Tomato Soup with Halloumi
Tomato Soup with Halloumi cheese is a classic creamy tomato soup topped with perfect little bites of crispy grilled halloumi cheese. Who doesn’t love a crispy grilled cheese with a bowl of fresh tomato soup? There is nothing like that combination. Normally I make my grilled cheese with sourdough bread and then just dunk it into my soup, but sometimes I want something just a bit lighter.
Summer is tomato season and everywhere you turn there are tons of tomatoes. Grocery Stores and Farmers markets carry so many varieties like roma, heirloom, kumato, and beefsteak. Halloumi cheese is a grilling cheese that comes in a block. You can eat halloumi on it’s own, just slice it, heat it, and eat it or you can use it as the greatest topping for tomato soup. Everyone knows tomato soup goes with grilled cheese, so this is the perfect topping. You will love it!
How do you make Tomato Soup?
I like to make tomato soup with ingredients like tomatoes, shallots, onions, garlic, broth, olive oil, and a touch of milk for creaminess. Then I like to top my soup with crispy cheese croutons.

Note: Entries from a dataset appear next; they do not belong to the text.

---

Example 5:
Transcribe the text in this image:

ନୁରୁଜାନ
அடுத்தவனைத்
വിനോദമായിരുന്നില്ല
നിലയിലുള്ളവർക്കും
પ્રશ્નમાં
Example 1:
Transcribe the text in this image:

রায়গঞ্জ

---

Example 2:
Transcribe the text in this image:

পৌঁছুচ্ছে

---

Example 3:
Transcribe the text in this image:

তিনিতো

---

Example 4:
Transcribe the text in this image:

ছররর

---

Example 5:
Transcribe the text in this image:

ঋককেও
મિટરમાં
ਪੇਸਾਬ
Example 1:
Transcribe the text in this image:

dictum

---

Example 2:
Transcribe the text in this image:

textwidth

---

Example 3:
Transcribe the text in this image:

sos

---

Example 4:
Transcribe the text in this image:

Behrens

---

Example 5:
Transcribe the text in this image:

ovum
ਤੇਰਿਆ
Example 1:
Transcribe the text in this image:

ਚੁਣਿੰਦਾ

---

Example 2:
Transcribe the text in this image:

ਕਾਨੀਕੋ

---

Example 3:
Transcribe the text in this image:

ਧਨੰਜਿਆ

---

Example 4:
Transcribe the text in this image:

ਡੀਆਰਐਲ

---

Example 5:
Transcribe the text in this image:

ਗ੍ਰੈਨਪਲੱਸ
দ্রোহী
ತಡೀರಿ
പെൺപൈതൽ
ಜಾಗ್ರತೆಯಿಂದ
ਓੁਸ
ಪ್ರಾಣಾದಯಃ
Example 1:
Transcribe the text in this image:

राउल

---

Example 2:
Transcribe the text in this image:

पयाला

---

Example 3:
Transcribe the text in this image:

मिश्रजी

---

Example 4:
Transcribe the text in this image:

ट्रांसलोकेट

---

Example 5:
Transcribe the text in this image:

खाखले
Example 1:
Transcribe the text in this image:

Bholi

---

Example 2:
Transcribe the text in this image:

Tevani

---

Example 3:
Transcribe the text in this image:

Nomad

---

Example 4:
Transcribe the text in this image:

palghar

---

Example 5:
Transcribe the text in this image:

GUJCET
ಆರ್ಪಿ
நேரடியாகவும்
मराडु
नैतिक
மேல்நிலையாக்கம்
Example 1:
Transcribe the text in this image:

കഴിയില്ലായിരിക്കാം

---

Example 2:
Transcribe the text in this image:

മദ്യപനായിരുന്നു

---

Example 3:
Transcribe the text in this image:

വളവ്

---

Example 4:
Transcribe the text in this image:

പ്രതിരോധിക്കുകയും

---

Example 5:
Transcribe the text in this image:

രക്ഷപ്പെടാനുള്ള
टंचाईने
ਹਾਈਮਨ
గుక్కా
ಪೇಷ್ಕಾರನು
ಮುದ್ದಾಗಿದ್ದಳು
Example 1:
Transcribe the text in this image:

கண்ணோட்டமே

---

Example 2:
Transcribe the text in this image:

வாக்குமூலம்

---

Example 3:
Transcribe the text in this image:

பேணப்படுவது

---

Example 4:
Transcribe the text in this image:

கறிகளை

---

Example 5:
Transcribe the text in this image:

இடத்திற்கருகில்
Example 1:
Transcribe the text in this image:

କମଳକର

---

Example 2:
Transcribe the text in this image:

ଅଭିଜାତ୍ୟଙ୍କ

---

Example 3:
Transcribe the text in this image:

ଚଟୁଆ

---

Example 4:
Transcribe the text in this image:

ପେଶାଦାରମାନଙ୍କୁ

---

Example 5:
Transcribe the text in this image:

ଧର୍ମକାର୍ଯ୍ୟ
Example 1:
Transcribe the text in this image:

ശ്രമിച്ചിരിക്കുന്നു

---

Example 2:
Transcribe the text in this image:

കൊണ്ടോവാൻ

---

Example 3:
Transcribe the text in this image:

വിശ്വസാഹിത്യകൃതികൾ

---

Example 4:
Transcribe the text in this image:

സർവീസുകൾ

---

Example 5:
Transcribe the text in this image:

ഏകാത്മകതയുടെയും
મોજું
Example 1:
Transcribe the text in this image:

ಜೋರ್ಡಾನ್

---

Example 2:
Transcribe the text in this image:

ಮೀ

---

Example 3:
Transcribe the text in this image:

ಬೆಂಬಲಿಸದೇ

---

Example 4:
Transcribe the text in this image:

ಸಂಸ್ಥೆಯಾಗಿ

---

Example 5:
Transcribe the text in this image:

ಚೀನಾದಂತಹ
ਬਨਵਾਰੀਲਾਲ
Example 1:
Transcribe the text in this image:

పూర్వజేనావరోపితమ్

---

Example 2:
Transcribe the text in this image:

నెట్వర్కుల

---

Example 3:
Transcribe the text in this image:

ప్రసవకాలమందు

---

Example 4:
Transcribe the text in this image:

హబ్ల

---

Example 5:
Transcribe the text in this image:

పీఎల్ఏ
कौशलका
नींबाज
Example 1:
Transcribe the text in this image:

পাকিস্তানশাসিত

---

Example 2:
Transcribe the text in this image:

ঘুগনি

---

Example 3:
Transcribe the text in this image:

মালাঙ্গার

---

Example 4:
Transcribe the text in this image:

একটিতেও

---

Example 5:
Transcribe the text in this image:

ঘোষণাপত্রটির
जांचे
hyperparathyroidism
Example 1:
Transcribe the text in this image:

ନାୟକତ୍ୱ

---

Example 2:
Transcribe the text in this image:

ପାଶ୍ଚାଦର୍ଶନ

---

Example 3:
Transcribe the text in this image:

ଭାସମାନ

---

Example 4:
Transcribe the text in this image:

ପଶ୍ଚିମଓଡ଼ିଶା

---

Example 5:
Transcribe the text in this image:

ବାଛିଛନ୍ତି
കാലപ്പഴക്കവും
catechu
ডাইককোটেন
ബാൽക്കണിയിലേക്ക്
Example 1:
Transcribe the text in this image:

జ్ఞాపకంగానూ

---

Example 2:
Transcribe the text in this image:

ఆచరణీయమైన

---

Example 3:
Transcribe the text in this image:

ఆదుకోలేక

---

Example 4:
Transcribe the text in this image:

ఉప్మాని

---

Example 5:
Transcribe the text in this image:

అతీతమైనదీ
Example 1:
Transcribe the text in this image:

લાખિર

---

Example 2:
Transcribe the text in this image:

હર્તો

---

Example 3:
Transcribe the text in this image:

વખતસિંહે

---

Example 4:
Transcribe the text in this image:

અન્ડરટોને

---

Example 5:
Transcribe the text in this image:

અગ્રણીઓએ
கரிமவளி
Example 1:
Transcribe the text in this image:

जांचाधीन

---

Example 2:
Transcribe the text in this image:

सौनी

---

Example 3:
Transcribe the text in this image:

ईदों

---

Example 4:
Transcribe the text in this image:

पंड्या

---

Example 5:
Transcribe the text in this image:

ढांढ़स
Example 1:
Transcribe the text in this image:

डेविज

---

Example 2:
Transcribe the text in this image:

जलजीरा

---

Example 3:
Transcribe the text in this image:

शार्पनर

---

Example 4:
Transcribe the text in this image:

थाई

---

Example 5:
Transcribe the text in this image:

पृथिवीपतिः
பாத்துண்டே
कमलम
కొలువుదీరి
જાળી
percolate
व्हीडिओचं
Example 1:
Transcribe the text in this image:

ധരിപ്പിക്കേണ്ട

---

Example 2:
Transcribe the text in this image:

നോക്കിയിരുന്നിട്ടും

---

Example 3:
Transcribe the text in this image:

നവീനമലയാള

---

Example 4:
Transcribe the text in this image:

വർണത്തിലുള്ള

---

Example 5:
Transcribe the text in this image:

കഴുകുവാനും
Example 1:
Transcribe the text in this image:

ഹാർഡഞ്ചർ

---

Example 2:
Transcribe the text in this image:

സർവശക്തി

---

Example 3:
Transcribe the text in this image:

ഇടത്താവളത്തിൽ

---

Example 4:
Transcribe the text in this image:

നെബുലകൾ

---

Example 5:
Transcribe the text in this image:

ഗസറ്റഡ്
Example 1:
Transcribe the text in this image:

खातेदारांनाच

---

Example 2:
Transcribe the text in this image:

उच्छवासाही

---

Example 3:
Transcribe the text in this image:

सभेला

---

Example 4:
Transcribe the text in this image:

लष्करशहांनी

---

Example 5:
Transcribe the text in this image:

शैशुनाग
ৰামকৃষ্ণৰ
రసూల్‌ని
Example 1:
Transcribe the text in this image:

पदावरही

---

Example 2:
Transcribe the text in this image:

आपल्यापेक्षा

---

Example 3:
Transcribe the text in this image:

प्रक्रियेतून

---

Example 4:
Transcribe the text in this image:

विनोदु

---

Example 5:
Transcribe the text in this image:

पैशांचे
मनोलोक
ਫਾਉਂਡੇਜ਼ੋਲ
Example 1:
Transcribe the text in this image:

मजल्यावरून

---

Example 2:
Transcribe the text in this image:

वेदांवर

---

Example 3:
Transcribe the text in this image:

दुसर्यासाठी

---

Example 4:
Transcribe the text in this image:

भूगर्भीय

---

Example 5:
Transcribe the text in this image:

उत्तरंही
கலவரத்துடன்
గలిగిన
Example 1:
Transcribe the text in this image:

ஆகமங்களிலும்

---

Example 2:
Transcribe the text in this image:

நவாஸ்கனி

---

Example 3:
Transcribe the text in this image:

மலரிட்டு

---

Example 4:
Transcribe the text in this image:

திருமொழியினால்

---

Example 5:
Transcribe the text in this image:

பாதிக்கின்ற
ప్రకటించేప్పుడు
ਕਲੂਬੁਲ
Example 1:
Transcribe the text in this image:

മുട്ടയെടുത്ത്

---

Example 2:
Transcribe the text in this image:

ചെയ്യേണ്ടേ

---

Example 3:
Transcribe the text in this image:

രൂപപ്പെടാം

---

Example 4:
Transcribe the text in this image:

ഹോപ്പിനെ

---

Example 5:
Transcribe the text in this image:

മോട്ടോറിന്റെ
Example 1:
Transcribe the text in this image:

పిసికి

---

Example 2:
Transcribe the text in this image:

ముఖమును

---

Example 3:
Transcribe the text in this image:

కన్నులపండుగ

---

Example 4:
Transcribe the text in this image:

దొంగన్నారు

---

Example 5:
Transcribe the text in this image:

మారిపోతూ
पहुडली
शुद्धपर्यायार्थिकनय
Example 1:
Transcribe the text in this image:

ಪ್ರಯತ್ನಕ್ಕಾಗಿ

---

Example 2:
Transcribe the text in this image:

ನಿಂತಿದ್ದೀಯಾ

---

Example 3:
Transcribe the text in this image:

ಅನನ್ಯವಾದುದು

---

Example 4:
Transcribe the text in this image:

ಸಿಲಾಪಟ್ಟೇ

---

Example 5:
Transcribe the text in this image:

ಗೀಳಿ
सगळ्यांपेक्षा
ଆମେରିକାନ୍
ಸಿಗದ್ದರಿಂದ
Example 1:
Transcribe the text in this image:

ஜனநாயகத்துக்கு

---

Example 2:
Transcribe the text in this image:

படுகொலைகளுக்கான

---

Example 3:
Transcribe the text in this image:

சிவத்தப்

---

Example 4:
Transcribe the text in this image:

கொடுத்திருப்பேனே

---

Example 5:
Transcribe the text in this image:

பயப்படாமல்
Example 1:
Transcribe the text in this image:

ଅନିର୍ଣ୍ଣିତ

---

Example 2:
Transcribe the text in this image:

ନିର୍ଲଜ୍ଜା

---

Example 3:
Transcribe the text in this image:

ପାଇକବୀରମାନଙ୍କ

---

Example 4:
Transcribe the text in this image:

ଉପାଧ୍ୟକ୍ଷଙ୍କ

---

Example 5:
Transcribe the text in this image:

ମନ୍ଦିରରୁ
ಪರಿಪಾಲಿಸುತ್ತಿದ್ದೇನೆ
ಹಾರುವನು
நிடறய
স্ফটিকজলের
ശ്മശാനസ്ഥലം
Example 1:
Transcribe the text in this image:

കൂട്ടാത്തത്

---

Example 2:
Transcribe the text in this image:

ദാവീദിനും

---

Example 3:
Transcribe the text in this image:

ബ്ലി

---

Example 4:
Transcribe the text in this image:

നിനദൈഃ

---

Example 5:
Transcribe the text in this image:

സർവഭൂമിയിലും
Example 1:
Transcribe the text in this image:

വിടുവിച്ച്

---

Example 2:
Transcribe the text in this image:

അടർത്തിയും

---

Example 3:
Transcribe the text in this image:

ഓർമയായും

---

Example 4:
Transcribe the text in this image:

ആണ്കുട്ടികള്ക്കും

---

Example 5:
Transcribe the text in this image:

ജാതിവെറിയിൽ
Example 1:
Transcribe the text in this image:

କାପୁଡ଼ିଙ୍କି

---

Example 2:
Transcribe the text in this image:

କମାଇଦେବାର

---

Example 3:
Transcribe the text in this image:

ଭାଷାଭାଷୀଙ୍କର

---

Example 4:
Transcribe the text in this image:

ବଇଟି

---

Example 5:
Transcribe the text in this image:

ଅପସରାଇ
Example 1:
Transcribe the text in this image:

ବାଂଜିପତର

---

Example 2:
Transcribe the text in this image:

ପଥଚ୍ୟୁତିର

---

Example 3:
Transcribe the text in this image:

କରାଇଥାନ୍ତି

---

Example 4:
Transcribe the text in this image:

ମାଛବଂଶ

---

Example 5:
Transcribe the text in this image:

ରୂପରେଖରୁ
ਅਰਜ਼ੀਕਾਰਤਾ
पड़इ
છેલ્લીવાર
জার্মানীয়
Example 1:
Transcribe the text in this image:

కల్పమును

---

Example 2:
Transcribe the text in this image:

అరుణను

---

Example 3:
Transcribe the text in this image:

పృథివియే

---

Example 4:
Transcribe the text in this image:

- 2 – 28 oz cans crushed tomatoes, unsalted
- 1- 15 oz can of sliced carrots
- 3 shallots, roughly chopped
- 1 medium yellow onion, roughly chopped
- 2 tbsp pesto (optional but it gives it a great taste)
- 1 clove of garlic, diced
- 2 tbsp olive oil
- 1 tsp sea salt
- 1.5 cup broth
- 1 cup of milk
- 8 oz Halloumi cut into crouton sized cubes
- 1. Cook onions/shallots/garlic/carrots for 5 mins on low heat.
- 2. Add pesto, stir, and cook for 2 – 3 minutes
- 3. Add tomatoes, bring pot to a simmer on high heat, then bring back on low.
- 4. Add the salt and the broth. Cook uncovered on lowest heat for 20 minutes.
- 5. Blend the soup in a blender or food processor until smooth.
- 6. Bring back to the pot and add almond milk.
- 7. Let simmer on lowest heat and start making your cheese.
- 8. Cut cheese into 1/4 inch slices, and then cut each slice into 3 pieces so that you have little squares.
- 9. Put the cheese on a greased pan and cook until both sides are golden brown.
- 10. Ladle soup into bowls and top with cheese.
If you like this recipe, you may also like these:
Tomato Soup with Halloumi
- 2 28oz can Crushed Tomatoes, unsalted
- 1 cup carrots sliced
- 3 shallots roughly chopped
- 1 medium Yellow Onion roughly chopped
- 2 tbsp Pesto
- 1 clove garlic chopped
- 2 tbsp Olive Oil
- 1 tsp Sea Salt
- 1.5 cup Broth
- 1 cup Milk you can also use half and half or cream, but you should start at 1/2 cup and then check the taste and consistency.
- 8 oz Halloumi cut into cubes
- Cook onions/shallots/garlic/carrots for 7-10 mins on low heat until softened
- Add pesto, stir, and cook for 2 – 3 minutes
- Add tomatoes, bring pot to a simmer on high heat, then bring back on low
- Add the salt and the broth. Cook uncovered on lowest heat for 20 minutes
- Turn off the heat. Blend the soup in a blender or food processor until smooth. You could also use an immersion blender right in the pot.
- Put the soup back to the pot and add the milk
- Let simmer on lowest heat and start making your cheese.
- Cut cheese into little cubes, and then put the cheese on a greased pan and cook until all sides get golden brown.